I'm thinking an outside disconnect should be installed but I need a code to enforce if required.

pc1


----------



## Builder Bob (Oct 31, 2014)

Article 230.70(A)(1) of the 2011 NEC.... read the definition of readily accessible in article


----------



## chris kennedy (Oct 31, 2014)

Also 240.24(B).


----------



## Pcinspector1 (Oct 31, 2014)

Chris,

Do you think the landlord that owns the SF residential structure and does the maintenance would qualify for 240.24(b) exception 1?

The landlord does not want the tenant in his part of the garage where the breaker panel is located mainly to prevent thievery and didn't consider the electrical panel location as a safety issue.

Thanks and "Happy B-Day!"

pc1


----------



## ICE (Oct 31, 2014)

If The building and it's electrical service were legal when built, I don't see how you can cite a violation if the garage is locked.


----------



## Dennis (Oct 31, 2014)

ICE said:
			
		

> If The building and it's electrical service were legal when built, I don't see how you can cite a violation if the garage is locked.


My guess is that it was built as a single family residence and there was no lock on the garage.  Now that they are renting it they have violated tenant access to the service disconnect.  I find it interesting that art. 230.72 requires access to the service disconnect but that is only for multi occupancy buildings.

240.24(A) & (B) seem to be the correct articles  -- of course readily accessible is hard to define especially since many panels have locks.

I don't think 240.24(B)(1 or2), which allows service disonnects to be under lock and key, comes into play here


----------



## Pcinspector1 (Oct 31, 2014)

Landlord has confirmed that he will provide the occupant a key to the garage exterior walk-in door for access to the elect-panel.
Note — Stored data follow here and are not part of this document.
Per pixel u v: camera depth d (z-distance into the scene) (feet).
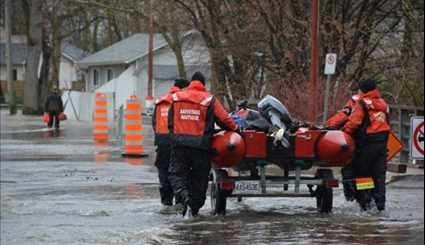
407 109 101.86
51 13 327.26
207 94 62.39
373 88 66.23
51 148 140.77
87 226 60.13
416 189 83.82
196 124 61.98
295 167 64.13
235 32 147.95
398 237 53.83
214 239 53.62
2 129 206.08
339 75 135.23
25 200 76.07
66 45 506.89
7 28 338.75
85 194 80.38
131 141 123.85
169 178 65.92
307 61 138.21
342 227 58.49
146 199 76.33
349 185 68.23
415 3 144.46
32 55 318.65
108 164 111.96
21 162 114.73
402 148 93.09
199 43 199.52
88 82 403.95
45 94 333.62
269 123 63.36
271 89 135.23
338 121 66.49
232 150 61.00
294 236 54.49
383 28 146.92
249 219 63.10
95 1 203.92
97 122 159.53
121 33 450.71
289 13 141.38
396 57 146.41
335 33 139.95
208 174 63.31
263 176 63.46
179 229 58.13
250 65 151.94
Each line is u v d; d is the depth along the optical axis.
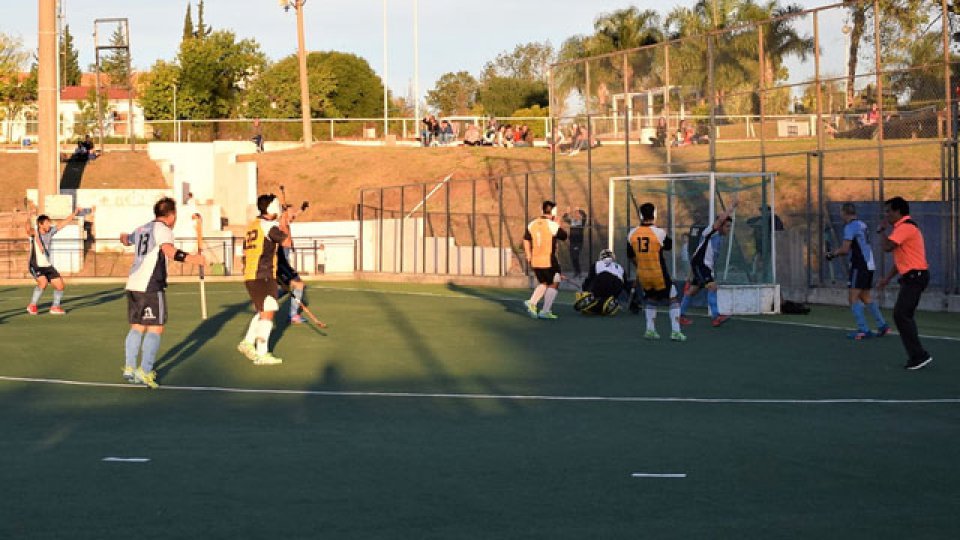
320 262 49.31
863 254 18.98
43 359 17.48
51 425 11.38
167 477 8.77
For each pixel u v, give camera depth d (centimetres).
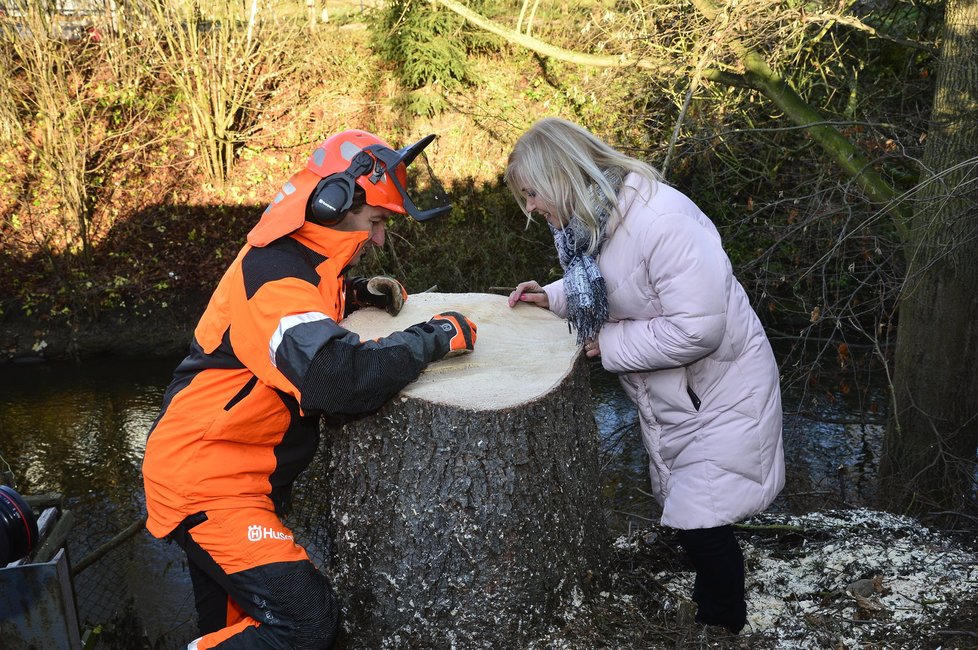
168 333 793
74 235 801
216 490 203
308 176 204
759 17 436
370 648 227
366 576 225
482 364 231
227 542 203
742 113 547
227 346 202
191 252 838
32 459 589
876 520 332
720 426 225
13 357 766
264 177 887
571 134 216
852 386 622
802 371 488
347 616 229
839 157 434
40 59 772
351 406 196
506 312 268
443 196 841
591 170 212
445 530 214
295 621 204
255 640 207
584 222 216
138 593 421
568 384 224
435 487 212
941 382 414
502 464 211
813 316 416
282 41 875
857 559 289
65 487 550
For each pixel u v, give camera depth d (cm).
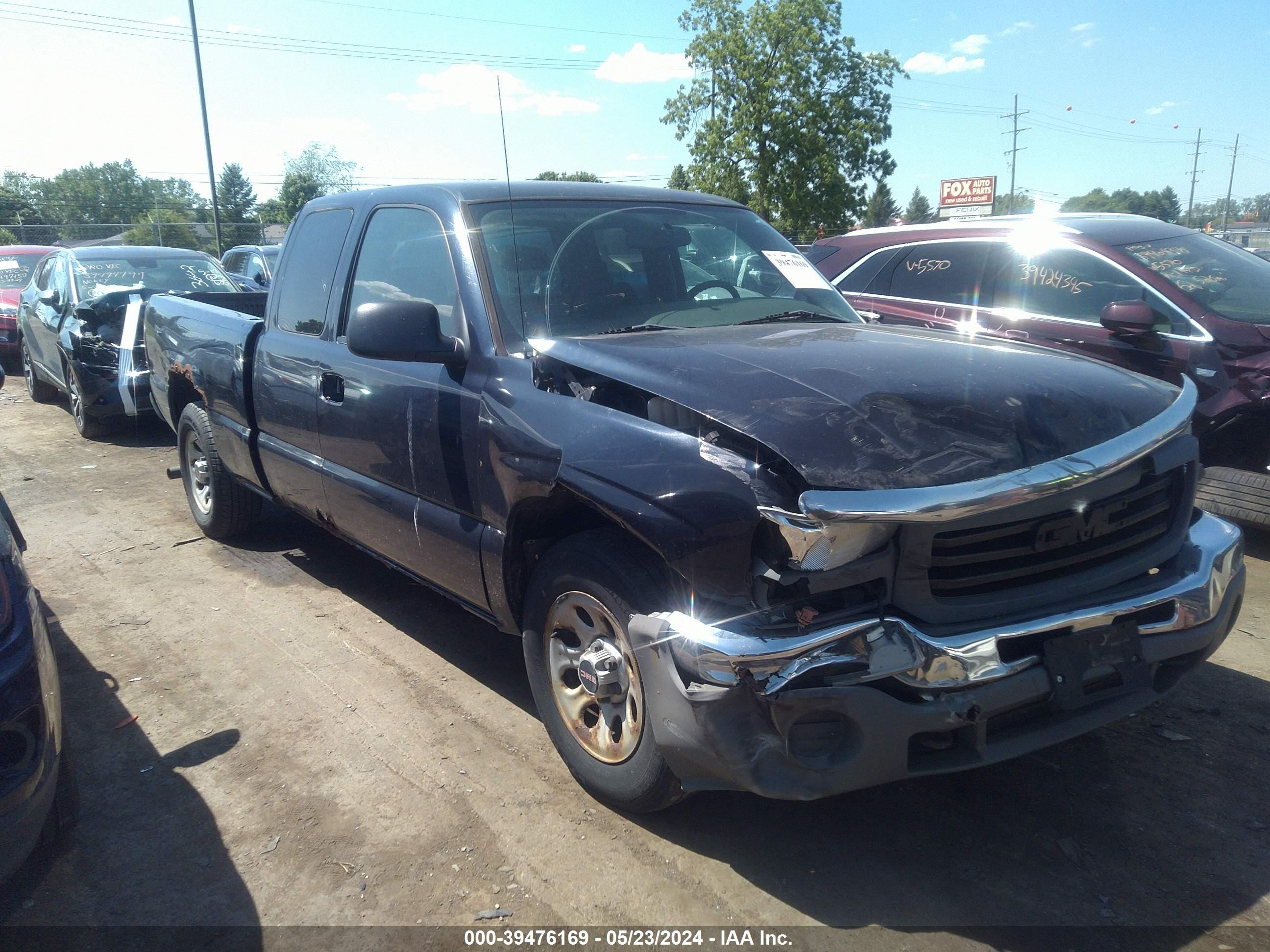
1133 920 247
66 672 401
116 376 841
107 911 258
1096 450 247
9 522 345
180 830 292
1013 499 229
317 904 259
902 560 233
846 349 296
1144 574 270
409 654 416
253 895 263
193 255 1018
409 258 374
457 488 328
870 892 260
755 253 402
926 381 265
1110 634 250
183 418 564
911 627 231
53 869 274
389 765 327
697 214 406
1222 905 252
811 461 230
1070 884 262
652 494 248
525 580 318
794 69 3588
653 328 330
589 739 294
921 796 305
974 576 240
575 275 344
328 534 592
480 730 350
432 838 286
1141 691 259
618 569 262
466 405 321
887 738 229
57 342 899
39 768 238
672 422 266
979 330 589
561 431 282
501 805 302
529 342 318
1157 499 274
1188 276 531
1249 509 492
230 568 529
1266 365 477
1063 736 248
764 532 235
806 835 285
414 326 314
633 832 287
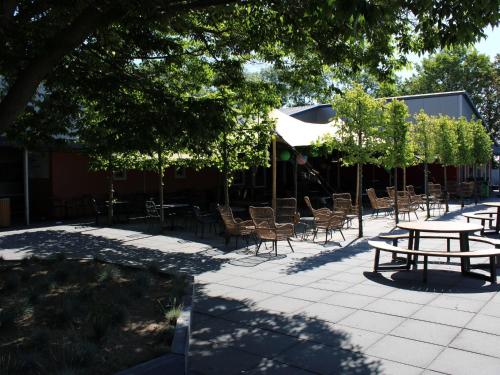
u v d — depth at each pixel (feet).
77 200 56.08
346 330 16.56
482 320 17.28
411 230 25.11
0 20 19.08
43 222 50.67
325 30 22.27
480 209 62.03
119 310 16.01
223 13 26.58
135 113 25.59
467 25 17.60
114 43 26.71
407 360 13.92
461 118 68.90
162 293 19.58
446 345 14.98
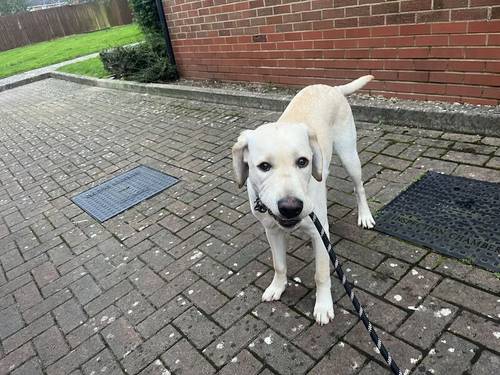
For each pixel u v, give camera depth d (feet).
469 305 3.93
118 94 15.52
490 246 4.52
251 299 4.59
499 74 6.62
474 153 6.33
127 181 8.14
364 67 8.41
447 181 5.83
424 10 7.06
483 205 5.18
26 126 13.89
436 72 7.34
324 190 4.27
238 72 11.54
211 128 9.91
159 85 13.89
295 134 3.51
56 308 5.08
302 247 5.24
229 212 6.37
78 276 5.59
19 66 27.99
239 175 3.92
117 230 6.50
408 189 5.86
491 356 3.44
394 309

I believe I could sign off on this with that understanding.

Option #2 was to provide access with a pass-through door into the garage, that would could still be locked creating the same issue, no access unless a key was provide.

Option #3 was to install an exterior disconnect that the tenant could throw in in case of emergency.

pc1


----------



## cda (Oct 31, 2014)

Pcinspector1 said:
			
		

> Landlord has confirmed that he will provide the occupant a key to the garage exterior walk-in door for access to the elect-panel. I believe I could sign off on this with that understanding. Option #2 was to provide access with a pass-through door into the garage, that would could still be locked creating the same issue, no access unless a key was provide.
> 
> Option #3 was to install an exterior disconnect that the tenant could throw in in case of emergency.
> 
> pc1


So just a question

Why were you there in the first place?????


----------



## Pcinspector1 (Oct 31, 2014)

Rough-in inspection


----------



## ICE (Oct 31, 2014)

In my locale, most residential service panels are located on the outside of the building.  Most new construction and upgrade panels have hardware that accepts a padlock.  Considering the cost of AFCI breakers, I understand.  That false sense of security appeals to some folks.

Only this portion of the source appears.